_Problem details_: Write out, please, the lines from the beginning of the material to the line with "0.1 | $67,269 | $38,710 | $387,100 |", including both ends and nothing else.

·····

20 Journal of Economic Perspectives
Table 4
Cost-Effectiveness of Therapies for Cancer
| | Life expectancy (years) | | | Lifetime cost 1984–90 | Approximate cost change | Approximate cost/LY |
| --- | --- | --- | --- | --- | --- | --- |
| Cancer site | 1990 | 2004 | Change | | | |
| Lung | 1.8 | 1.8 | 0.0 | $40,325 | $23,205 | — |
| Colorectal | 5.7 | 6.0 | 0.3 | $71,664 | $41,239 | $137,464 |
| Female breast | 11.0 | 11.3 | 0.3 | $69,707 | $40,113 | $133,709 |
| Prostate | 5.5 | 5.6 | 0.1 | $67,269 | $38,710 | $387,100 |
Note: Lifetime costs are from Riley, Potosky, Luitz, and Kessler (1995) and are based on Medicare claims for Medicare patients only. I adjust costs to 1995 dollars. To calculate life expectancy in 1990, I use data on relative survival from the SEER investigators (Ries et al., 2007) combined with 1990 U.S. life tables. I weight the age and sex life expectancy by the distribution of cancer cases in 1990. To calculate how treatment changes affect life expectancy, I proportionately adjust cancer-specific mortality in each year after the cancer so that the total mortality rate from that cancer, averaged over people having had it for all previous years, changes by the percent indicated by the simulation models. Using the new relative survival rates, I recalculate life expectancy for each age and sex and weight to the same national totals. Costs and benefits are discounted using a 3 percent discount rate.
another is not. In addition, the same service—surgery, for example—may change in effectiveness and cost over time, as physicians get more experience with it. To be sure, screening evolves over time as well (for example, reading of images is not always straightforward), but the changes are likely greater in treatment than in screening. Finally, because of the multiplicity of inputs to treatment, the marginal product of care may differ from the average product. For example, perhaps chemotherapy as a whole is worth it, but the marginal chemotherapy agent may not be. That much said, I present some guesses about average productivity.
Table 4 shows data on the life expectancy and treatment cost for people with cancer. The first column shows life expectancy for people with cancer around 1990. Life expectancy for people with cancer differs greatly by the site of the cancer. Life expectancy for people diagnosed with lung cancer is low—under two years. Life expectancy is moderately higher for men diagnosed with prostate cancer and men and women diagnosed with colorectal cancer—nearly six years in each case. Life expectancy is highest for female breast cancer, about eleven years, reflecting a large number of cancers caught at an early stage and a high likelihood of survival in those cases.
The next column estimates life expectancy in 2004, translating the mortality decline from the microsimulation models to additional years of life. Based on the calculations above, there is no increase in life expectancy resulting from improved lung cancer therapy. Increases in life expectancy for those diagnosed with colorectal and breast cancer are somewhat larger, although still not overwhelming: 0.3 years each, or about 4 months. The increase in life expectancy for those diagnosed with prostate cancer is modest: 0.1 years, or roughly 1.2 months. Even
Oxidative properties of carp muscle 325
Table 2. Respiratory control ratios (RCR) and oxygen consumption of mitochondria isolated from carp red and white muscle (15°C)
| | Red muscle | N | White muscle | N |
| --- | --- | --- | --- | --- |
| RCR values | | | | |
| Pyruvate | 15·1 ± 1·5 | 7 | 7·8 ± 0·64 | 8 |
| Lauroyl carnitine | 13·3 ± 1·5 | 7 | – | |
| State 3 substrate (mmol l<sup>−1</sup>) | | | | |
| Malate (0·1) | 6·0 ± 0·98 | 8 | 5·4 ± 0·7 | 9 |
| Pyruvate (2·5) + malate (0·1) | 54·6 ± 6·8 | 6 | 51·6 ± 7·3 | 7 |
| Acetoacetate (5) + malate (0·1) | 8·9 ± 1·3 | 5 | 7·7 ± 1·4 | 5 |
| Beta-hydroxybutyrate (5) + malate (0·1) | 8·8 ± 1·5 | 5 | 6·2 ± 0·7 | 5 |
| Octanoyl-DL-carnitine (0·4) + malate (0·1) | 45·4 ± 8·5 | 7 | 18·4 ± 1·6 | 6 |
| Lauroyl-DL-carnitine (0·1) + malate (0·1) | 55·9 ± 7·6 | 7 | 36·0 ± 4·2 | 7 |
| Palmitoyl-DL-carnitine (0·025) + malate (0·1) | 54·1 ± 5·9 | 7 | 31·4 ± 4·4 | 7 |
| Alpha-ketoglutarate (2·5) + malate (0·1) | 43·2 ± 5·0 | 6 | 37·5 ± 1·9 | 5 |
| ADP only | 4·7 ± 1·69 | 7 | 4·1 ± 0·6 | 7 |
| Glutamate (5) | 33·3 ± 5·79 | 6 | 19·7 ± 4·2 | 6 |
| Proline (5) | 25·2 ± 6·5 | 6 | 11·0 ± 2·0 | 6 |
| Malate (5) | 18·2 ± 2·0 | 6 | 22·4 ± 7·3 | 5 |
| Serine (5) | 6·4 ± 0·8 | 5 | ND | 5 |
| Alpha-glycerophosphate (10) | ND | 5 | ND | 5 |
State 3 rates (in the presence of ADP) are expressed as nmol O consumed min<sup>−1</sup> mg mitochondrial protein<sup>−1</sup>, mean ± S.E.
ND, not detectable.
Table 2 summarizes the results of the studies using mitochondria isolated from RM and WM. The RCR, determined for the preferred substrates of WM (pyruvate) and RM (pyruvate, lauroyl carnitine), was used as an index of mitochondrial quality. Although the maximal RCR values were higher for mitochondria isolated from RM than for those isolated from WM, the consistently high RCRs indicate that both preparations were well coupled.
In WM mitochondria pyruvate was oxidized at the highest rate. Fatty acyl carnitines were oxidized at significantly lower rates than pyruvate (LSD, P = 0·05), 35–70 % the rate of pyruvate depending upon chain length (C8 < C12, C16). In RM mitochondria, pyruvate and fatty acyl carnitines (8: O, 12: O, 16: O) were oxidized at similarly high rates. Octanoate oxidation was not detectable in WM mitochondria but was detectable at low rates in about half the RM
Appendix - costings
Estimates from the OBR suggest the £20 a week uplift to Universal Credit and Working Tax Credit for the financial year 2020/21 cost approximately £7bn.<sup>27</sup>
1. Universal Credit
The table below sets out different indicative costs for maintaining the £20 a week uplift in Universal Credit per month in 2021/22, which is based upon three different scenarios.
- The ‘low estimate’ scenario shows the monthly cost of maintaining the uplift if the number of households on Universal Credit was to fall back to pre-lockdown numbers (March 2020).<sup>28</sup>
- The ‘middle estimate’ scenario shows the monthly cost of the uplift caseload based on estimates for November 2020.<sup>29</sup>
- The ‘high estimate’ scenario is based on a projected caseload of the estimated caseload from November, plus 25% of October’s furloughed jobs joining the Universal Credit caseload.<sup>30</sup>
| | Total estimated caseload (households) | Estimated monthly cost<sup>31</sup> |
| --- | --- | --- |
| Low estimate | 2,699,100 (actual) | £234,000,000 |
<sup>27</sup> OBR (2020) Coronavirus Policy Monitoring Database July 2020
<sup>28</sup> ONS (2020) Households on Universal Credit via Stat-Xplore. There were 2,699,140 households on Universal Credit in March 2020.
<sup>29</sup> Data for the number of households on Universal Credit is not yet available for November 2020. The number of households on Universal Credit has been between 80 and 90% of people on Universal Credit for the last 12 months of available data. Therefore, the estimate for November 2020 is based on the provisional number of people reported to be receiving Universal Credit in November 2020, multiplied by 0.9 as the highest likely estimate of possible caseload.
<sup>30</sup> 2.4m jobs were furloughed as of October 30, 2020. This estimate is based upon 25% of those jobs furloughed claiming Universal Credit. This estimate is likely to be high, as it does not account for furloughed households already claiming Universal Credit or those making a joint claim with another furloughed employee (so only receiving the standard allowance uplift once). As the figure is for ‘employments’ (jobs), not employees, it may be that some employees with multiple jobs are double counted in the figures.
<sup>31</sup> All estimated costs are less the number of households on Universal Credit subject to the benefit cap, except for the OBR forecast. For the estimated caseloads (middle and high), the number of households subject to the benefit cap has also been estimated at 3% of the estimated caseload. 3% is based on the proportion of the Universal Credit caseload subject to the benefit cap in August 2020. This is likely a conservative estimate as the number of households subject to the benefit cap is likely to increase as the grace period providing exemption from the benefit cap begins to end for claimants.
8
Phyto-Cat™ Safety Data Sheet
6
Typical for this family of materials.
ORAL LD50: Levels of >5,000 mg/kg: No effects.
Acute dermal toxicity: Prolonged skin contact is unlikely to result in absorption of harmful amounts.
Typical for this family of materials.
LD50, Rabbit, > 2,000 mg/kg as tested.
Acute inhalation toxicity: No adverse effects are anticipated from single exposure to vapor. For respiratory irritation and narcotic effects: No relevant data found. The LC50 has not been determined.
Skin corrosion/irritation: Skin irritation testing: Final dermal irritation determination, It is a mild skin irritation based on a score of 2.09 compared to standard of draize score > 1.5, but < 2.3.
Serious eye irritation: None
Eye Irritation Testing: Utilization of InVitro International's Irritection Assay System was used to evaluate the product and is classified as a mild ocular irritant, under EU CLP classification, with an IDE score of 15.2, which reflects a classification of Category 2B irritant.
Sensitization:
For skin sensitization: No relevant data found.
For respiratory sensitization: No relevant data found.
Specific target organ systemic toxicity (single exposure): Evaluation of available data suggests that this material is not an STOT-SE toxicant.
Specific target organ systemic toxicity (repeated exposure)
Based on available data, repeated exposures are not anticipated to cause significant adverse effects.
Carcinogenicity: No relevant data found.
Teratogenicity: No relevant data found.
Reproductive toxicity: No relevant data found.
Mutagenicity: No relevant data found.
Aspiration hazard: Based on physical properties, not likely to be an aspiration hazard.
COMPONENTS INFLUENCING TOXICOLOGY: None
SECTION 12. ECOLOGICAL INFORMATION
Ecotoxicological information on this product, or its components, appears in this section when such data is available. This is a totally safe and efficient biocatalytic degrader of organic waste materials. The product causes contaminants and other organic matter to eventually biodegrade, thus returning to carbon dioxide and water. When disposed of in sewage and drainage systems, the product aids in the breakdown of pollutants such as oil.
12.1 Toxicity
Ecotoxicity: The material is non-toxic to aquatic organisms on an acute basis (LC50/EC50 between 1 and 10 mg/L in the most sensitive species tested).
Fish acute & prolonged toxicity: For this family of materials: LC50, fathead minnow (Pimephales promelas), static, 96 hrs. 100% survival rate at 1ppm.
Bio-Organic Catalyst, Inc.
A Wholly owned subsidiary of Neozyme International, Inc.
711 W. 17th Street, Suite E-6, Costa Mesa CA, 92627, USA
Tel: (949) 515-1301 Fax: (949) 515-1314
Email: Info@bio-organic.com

·····

_Written answer_:
20 Journal of Economic Perspectives
Table 4
Cost-Effectiveness of Therapies for Cancer
| | Life expectancy (years) | | | Lifetime cost 1984–90 | Approximate cost change | Approximate cost/LY |
| --- | --- | --- | --- | --- | --- | --- |
| Cancer site | 1990 | 2004 | Change | | | |
| Lung | 1.8 | 1.8 | 0.0 | $40,325 | $23,205 | — |
| Colorectal | 5.7 | 6.0 | 0.3 | $71,664 | $41,239 | $137,464 |
| Female breast | 11.0 | 11.3 | 0.3 | $69,707 | $40,113 | $133,709 |
| Prostate | 5.5 | 5.6 | 0.1 | $67,269 | $38,710 | $387,100 |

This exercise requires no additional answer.